What you need to do:
(a) For the attic tank thread, list each username that heads a post, with that post's date.
(b) In the attic tank thread, what risk is given for letting the water level drop below the bottom outlet?

Provided passage:
[Start of Attachment]
# How much water should be in small tank in attic



## newseeker1 (30 Dec 2010)

Hi 
Does it matter how much water is in the small tank (central heating tank) in the attic.?

Mine has water in it but it would be only about 1/4 full or less. Is that ok or should there be more water in it and if so how do i add water, just fill couple buckets cold water from kitchen tap and add it or some other way?

 Central heating system is OFCH and is  working.  I just curious about amt water should be in it as was just up in attic checking tanks and pipes etc

Thanks


----------



## SparkRite (30 Dec 2010)

scotty1 said:


> Hi
> Does it matter how much water is in the small tank (central heating tank) in the attic.?
> 
> Mine has water in it but it would be only about 1/4 full or less. Is that ok or should there be more water in it and if so how do i add water, just fill couple buckets cold water from kitchen tap and add it or some other way?
> ...



Doesn't really matter how much water is in it as long as there is enough to keep the CH system topped up, which yours is. If you want to increase the volume of water in the tank just raise the ballcock level by gently bending the arm.


----------



## Shane007 (5 Jan 2011)

That level is fine if it is the level when the heating system is cold. It should not go below the bottom outlet as this could draw air into the system. Always check the level when system is cold and it will be higher when hot. Do not overfill as this could lead to the system overflowing when hot, thus refilling itself when cold and then bringing fresh oxygenated water into the system, which can cause internal rusting of your radiators. By the sounds of it, your system is fine.


----------
[End of Attachment]
Records:
[Start of Attachment]
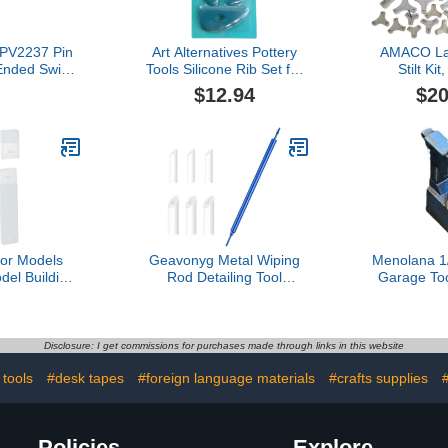
PPV2237 Pin
Art Alternatives Pottery
AMACO La
Ended Swivel
Tools Silicone Rib Set for
Stilt Kit
ilver
Clay, Modeling, and
(11
$12.94
$20
Sculpting, Dark Turquoise
for Models
Geavonyg Metal Wiping
Menolana 1
el Building
Rod Detailing Tool
Garage Too
ng Tool for
Suitable for Model Artists
Creative Res
y 3.54x0.51
Focused On Fine
Changer Mo
Square
Detailing and Flawlessly
DIY Car 
Finish Achievements
Scene Deco
Disclosure: I get commissions for purchases made through links in this website
Model Modification Tool
tools
#desk tapes
#foreign language materials
#crafts supplies
Policies
Explore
[End of Attachment]
Answers to each task:
(a)
newseeker1 (30 Dec 2010)
SparkRite (30 Dec 2010)
Shane007 (5 Jan 2011)

(b) It could draw air into the system.